* _Text for analysis_
********************
Yes, it can be added there.  It can even clear 'enabled' if 'present' is clear.

> file: drivers/acpi/scan.c
> bool acpi_device_is_enabled(const struct acpi_device *adev) {
>       return !!adev->status.enabled; }

Sure.

> file: drivers/acpi/bus.c
> int acpi_bus_get_status(struct acpi_device *device)
> {
>        [...]
>
>         status = acpi_bus_get_status_handle(device->handle, &sta);
>         if (ACPI_FAILURE(status))
>                 return -ENODEV;
>
>         acpi_set_device_status(device, sta);
>
>         if (device->status.functional && !device->status.present) {
>                 pr_debug("Device [%s] status [%08x]: functional but not present\n",
>                          device->pnp.bus_id, (u32)sta);
>         }
>
> +       if (device->status.enabled && !device->status.present) {
> +               pr_debug("BUG: Device [%s] status [%08x]: enabled but not present\n",
> +                        device->pnp.bus_id, (u32)sta);
> +                         /* any specific handling here? */
> +       }
>
>         pr_debug("Device [%s] status [%08x]\n", device->pnp.bus_id, (u32)sta);
>         return 0;
> }
>
> >
> >  > The code being reviewed has changed
> >  > exactly that behavior for 2 legs i.e. make-present and make-enabled legs.
> >
> >  I'm not sure what you mean here, but the code above means that
> >  acpi_processor_add) does not distinguish between CPU with the "present"
> >  bit clear (in which case the "enabled" bit must also be clear as per the spec)
********************
* _Recorded information_
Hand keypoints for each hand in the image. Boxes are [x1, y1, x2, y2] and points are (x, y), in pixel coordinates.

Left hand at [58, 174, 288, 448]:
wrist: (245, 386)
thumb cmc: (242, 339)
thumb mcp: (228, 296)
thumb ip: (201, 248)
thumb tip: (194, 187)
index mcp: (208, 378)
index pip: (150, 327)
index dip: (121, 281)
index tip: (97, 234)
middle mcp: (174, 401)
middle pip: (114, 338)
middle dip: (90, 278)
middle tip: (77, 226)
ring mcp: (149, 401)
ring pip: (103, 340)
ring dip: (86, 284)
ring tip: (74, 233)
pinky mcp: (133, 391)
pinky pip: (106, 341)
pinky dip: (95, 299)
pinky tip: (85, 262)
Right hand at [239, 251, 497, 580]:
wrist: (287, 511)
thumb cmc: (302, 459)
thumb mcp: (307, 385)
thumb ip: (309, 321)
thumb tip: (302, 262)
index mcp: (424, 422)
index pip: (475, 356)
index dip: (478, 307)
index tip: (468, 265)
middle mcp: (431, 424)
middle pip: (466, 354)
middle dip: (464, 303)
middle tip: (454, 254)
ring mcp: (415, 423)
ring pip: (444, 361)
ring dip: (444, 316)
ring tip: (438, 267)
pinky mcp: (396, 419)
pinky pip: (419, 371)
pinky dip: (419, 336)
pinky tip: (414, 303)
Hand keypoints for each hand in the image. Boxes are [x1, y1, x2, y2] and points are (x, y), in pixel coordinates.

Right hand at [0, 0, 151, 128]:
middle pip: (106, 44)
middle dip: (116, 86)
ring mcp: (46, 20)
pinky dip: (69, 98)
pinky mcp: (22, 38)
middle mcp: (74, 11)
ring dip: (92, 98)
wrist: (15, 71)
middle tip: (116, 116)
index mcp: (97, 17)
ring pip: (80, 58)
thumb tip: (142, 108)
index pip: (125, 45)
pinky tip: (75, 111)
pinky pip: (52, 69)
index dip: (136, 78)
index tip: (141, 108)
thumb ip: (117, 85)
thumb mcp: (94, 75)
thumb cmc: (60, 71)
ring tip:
********************
* _Tasks to complete_
(1) Rewrite the paragraph of the ACPI excerpt beginning "Yes, it can be added there" as a short bulleted list that keeps its main points.
(2) Reproduce everything in the ACPI excerpt from "Yes, it can" down to "acpi_bus_get_status(struct acpi_device *device)" without any changes.
(3) In the ACPI excerpt, what does acpi_bus_get_status return when the call to acpi_bus_get_status_handle fails?
The rows have nothing to do with the ACPI excerpt.

* _List of answers_
(1)
- It can be added there.
- It can also clear 'enabled' when 'present' is clear.

(2)
Yes, it can be added there.  It can even clear 'enabled' if 'present' is clear.

> file: drivers/acpi/scan.c
> bool acpi_device_is_enabled(const struct acpi_device *adev) {
>       return !!adev->status.enabled; }

Sure.

> file: drivers/acpi/bus.c
> int acpi_bus_get_status(struct acpi_device *device)

(3) It returns -ENODEV.